1. Multi-AMP Framework: The paper introduces the Multi-AMP algorithm, which encompasses a suite of adversarial discriminators (one for each style) that guide the policy during training by providing style-related rewards. Each discriminator is responsible for differentiating between state transitions from the policy roll-out and those from the motion dataset representative of a desired style.
2. Simultaneous Multi-Task Learning: The framework allows policies to learn multiple skills concurrently. This contrasts with previous approaches that typically required separate policies or extensive post-processing for each skill or style.
3. Style Switching: Multi-AMP enables intentional switching of motion styles which can be particularly useful in real-world applications wherein a robot might need to adjust its gait or maneuvers based on environmental or task-related changes.
4. Validation through Real-World Experiments: The approach is validated on a wheeled-legged robot platform, demonstrating complex behaviors such as transitioning between quadrupedal and bipedal modes, ducking under obstacles, and performing various forms of locomotion without significant performance losses while switching styles.
5. Data-Free Skills: Besides learning skills assisted by motion datasets, the Multi-AMP framework supports training data-free skills by setting style rewards to zero, demonstrating flexibility in skill acquisition.
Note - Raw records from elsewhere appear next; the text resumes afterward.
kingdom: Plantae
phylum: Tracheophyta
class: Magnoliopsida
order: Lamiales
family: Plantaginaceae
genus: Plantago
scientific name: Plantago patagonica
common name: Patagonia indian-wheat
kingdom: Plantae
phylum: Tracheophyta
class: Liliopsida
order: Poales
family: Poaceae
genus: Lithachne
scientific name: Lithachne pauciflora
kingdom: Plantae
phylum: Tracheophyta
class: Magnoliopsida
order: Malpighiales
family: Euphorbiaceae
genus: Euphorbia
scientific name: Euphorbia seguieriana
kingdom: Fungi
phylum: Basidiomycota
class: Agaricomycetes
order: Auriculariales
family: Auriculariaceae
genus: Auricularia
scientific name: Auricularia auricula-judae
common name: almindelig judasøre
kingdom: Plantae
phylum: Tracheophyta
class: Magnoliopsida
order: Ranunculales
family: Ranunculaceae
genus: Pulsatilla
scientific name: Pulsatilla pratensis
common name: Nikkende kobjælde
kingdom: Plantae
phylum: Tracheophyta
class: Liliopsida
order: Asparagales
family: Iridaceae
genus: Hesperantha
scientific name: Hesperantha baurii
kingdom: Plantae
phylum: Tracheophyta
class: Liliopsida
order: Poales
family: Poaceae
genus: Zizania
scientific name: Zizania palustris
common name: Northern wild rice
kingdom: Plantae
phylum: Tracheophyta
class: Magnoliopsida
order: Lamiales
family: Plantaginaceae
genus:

Implications and Future Work

The extension of adversarial motion priors to a multi-style environment could simplify the RL training process by reducing the need for extensive reward function engineering while allowing the synthesis of complex styles. Future applications could expand this technique to other domains of robot control and autonomous behavior where dynamic adaptability and nuanced style differences are advantageous. Moreover, combining Multi-AMP with advanced simulation environments could expedite the transition from simulated learning to real-world deployment, which remains a challenging aspect in robotics.

Future research might investigate optimizing the balance between policy and discriminator updates to enhance learning efficiency. Additionally, expanding the pool of motion prior styles, possibly leveraging large-scale crowdsourced or simulation-generated datasets, could yield robots with even richer behavioral repertoires and greater autonomy across diverse operation scenarios.

Overall, this paper provides a robust framework for achieving flexible, adaptive, and efficient robotic behavior through advanced reinforcement learning techniques, paving the way for future exploration and enhancement of multi-style controllers in robotics.